At Miss Dwyer’s urging, we chose the final words of “Ulysses” as our Class of 1962 motto: “To strive, to seek, to find, and not to yield.” (How many of you remember your high school class motto?) This morning, I reread the poem in tears because I, too, now look back “from that sad height” (Dylan Thomas’s “Do not go gentle into that good night”) and reflect on the meaning and purpose of life from the perspective of old age.
Perhaps we live to love, learn, and grow in preparation for whatever comes next.
The dear friends I’m losing with increasing frequency remain part of my life forever. Sometimes, like this morning, my memories of them emerge through that life-giving core when they are least expected and most needed.

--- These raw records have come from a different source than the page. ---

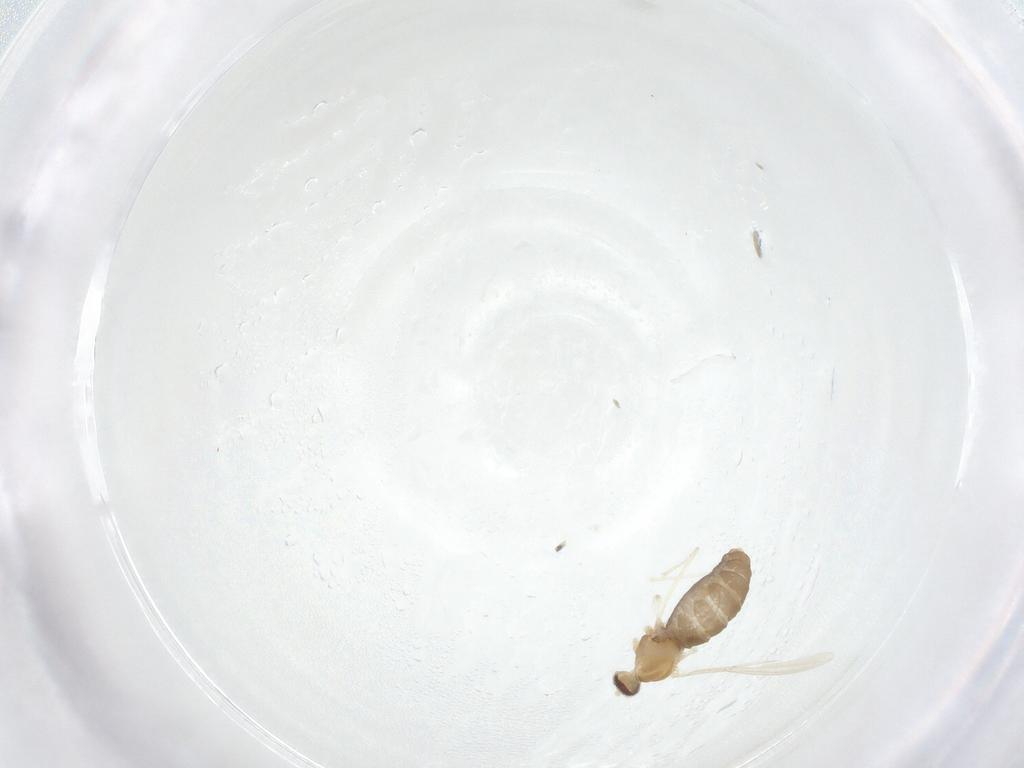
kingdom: Animalia
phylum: Arthropoda
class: Insecta
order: Diptera
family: Cecidomyiidae
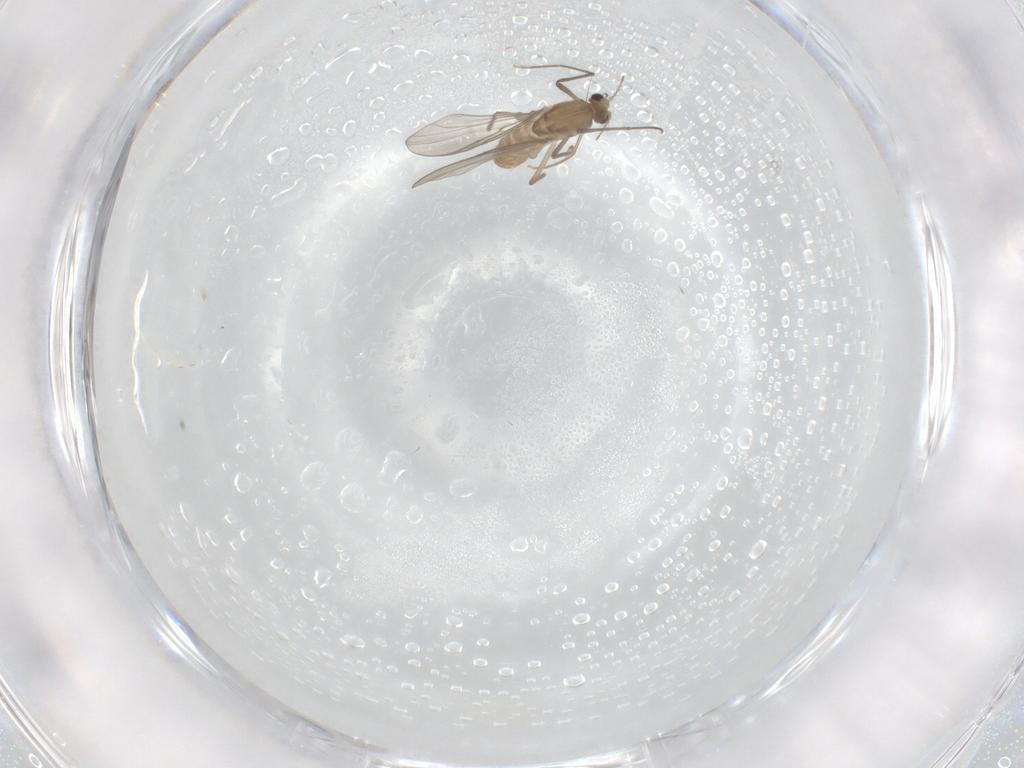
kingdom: Animalia
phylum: Arthropoda
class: Insecta
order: Diptera
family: Chironomidae
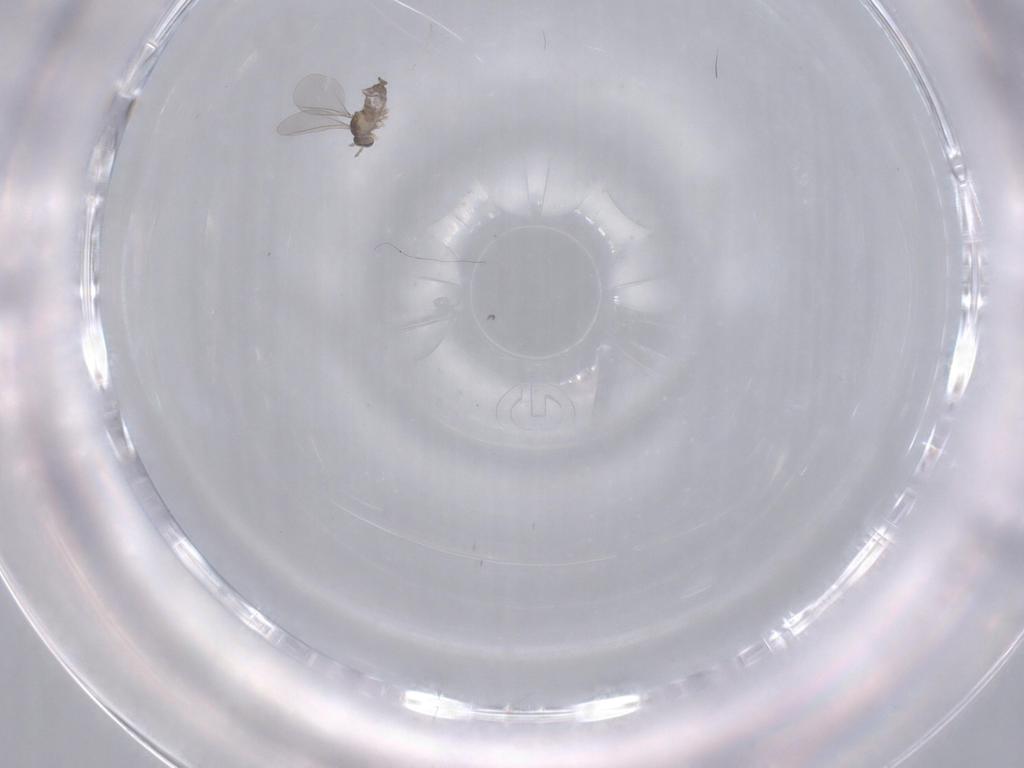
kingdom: Animalia
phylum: Arthropoda
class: Insecta
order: Diptera
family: Cecidomyiidae
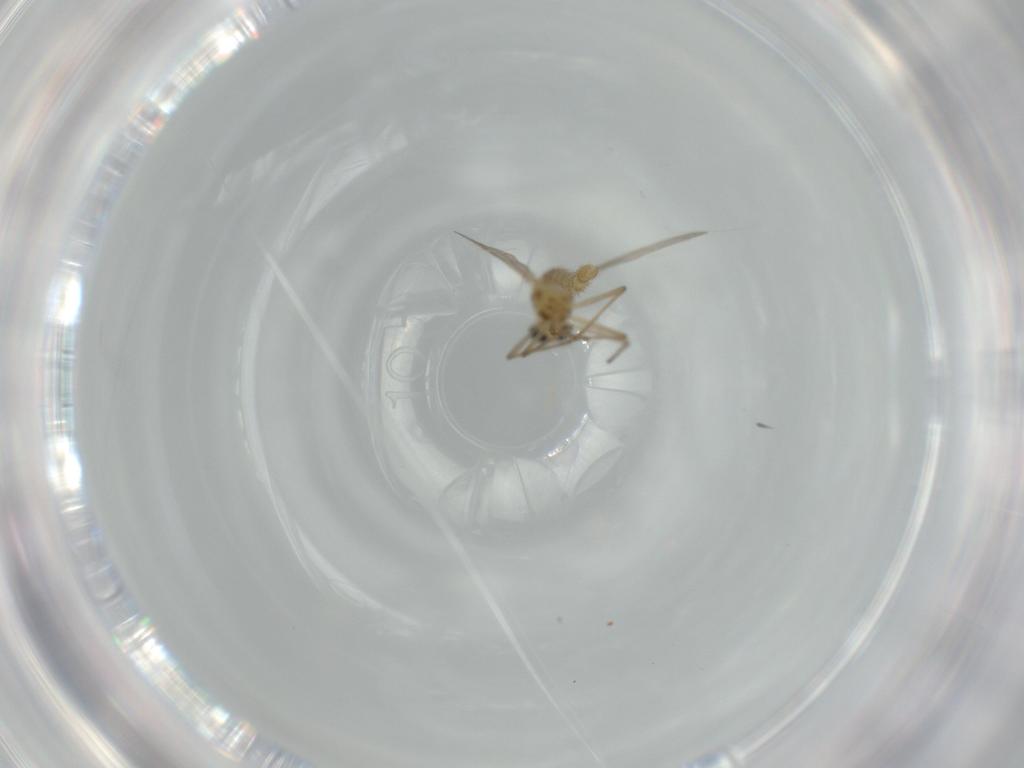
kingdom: Animalia
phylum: Arthropoda
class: Insecta
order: Diptera
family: Chironomidae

We have returned to a different America than the one we left. As the chaos and my feelings of foreboding intensify during this week before Christmas, I watch, wait, and pray for light to come as the world turns and the sacred sun returns.
“Yet all experience is an arch wherethro’ Gleams that untravell’d world, whose margin fades For ever and for ever when I move.”
“Come, my friends, ‘Tis not too late to seek a newer world.” – Tennyson, “Ulysses.”
Linnea and Kent at the Acropolis early in the morning
Back in San Francisco, Indonesia seems like a dream. The heat and humidity, the friendly, polite people, the heavy traffic, rice fields, trees, endless temples in Bali, beaches, and the mix of cultures are going to take time to process.
Today is my 80th birthday, but instead of partying it is, perhaps fittingly, a day of transition, a time to face the realities of old age, to be grateful for each day, and, for now, figure out how to finish this sentence before i fall asleep.